EXTRACT TO READ:
______________________________

In Murphy v Quigg the Court of Appeal of the Eastern Caribbean held that non-compliance with restrictions on land holding by aliens did not entail the conclusion that the court should refuse to give effect to an equitable interest arising under an implied, constructive or resulting trust. The existence of such a trust was proved by evidence that the buyer paid the purchase price, and that there was a common intention that the buyer should acquire a beneficial interest by virtue of that payment. Since the claimant was not compelled to rely on any illegality in order to prove the existence of a trust, the principles on which the courts refuse to enforce illegal contracts did not apply.

17.

In Hughes v La Baia Ltd [2011] UKPC 9 the Board considered alien land holding restrictions applicable in Anguilla. The trial judge (upheld by the Eastern Caribbean Court of Appeal) ordered specific performance of a contract for the sale of land to an alien, despite the lack of a valid licence under the applicable legislation. At para 40 their Lordships approved the following statement by Byron LJ (Ag) in Equipment Rental and Services Ltd v Texaco (West Indies) Ltd (Civil Appeal No 16 of 1997, Eastern Caribbean Supreme Court, Dominica):

“The law is well settled. The Aliens Landholding Licence legislation does not affect the contractual and other relationships between vendor and purchaser and lessor and lessee. The rights, powers and privileges to forfeit land held by the unlicenced alien vests in the state, and not in the individual citizen. Any such land or interest in land, including a 25-year lease, is merely liable to forfeiture. The forfeiture is not automatic nor is it mandatory. In effect this means that the unlicenced alien can hold the land or interest in the land subject to the right of the state to initiate steps to forfeit it.”

18.

The Board therefore upheld the order for specific performance.

19.

Counsel for the appellants argued that there was a distinction to be drawn between an alien who had been granted a licence but was in breach of its conditions and an alien who had never applied for a licence. In the former case the Government could be expected to know that an opportunity to forfeit had arisen, whereas in the latter case the Government would have no means of knowing that that opportunity had arisen. Their Lordships can find no trace of such a distinction in the case law. Young v Bess was itself a case where the alien had no licence; and the Board in that case drew no such distinction. On the contrary it applied Lehrer v Gordon (which was a case about breach of condition) to the case before it. Their Lordships reject this argument.

______________________________

DATASET ENTRIES:
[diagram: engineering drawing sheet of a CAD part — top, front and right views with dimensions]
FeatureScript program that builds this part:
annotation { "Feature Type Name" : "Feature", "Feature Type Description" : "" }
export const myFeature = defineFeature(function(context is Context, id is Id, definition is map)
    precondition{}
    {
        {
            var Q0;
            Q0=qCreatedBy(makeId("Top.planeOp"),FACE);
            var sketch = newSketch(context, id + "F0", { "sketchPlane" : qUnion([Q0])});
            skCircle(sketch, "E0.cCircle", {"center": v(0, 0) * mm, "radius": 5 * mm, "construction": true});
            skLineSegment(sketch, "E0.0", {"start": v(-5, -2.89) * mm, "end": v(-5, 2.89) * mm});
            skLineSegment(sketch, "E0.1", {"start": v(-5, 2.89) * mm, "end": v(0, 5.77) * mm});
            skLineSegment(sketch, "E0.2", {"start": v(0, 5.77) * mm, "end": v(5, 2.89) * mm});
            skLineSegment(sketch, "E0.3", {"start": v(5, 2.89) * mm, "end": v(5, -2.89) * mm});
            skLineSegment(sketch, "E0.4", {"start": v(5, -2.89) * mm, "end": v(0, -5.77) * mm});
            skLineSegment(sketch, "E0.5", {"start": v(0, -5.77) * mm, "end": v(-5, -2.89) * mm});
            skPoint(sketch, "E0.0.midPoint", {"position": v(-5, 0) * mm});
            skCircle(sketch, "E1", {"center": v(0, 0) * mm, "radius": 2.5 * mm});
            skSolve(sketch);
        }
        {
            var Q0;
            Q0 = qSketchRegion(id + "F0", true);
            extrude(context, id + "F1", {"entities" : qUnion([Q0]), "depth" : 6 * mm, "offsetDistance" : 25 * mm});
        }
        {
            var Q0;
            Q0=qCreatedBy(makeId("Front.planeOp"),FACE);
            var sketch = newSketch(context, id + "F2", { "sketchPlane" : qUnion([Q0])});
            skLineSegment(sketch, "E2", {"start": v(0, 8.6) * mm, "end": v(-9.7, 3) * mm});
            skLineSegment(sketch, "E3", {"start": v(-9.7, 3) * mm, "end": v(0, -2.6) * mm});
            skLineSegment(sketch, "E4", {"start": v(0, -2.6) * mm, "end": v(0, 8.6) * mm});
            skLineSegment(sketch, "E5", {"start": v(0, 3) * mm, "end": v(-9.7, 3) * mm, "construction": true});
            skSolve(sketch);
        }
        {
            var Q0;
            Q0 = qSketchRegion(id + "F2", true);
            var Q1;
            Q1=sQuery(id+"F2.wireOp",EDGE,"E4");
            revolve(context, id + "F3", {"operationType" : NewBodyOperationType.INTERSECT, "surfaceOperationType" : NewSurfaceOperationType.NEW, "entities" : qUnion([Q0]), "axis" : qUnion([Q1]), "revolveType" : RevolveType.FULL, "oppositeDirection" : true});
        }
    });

______________________________

WORK TO DO:
• A. In the extract on alien land holding, which territory's restrictions did the Board consider in Hughes v La Baia Ltd?
• B. Return the stretch of the extract on alien land holding from "The Board therefore" through "reject this argument.".
• C. Write the next part of the extract on alien land holding, picking up after its final sentence.

RESULTS IN ORDER:
• A. Anguilla

• B.
The Board therefore upheld the order for specific performance.

19.

Counsel for the appellants argued that there was a distinction to be drawn between an alien who had been granted a licence but was in breach of its conditions and an alien who had never applied for a licence. In the former case the Government could be expected to know that an opportunity to forfeit had arisen, whereas in the latter case the Government would have no means of knowing that that opportunity had arisen. Their Lordships can find no trace of such a distinction in the case law. Young v Bess was itself a case where the alien had no licence; and the Board in that case drew no such distinction. On the contrary it applied Lehrer v Gordon (which was a case about breach of condition) to the case before it. Their Lordships reject this argument.

• C.
20.

Counsel for the appellants next contended that the contract between Dr and Mrs Smith and Mr Hedrick had been used as a means of evading the latter’s obligations under the law: principally the obligation to obtain a licence to hold the land and an obligation to register title under the Land Registration Act (Cap 5.01). Stamp duty would have been payable on both occasions, and the failure to comply with these obligations amounts to a fraud on the public revenue. In addition the execution of the power of attorney showed that Mr Hedrick’s purpose was to speculate in land because he was thus enabled to sell the land without going through the formalities required by law. In support of that submission the appellants relied on the decision of the Board in Chettiar v Chettiar [1962] AC 294 in which a claimant had to rely on the illegal purpose of an agreement in order to advance his case. In Murphy v Quigg the Court of Appeal applied the principles laid down by the House of Lords in Tinsley v Milligan [1994] 1 AC 340 as those upon which the court will refuse to enforce an allegedly illegal contract. They concluded that enforcement of the equitable interest created by payment of the purchase price in full was not precluded by the principles of illegality. That is also consistent with the view of the Board in Young v Bess, which their Lordships consider to have accurately stated the law at the time. Their Lordships observe that on the day after this appeal was heard the Supreme Court of the United Kingdom handed down its judgment in Patel v Mirza [2016] UKSC 42. In that case the majority departed from the “reliance test” that had underpinned Tinsley v Milligan in favour of a wider-ranging test proposed by Lord Toulson at para 120. Their Lordships do not consider that the adoption of this broader test would lead to any different outcome in this appeal, largely for the reasons given in Equipment Rental and Services Ltd v Texaco (West Indies) Ltd and approved by the Board in Hughes v La Baia Ltd.

21.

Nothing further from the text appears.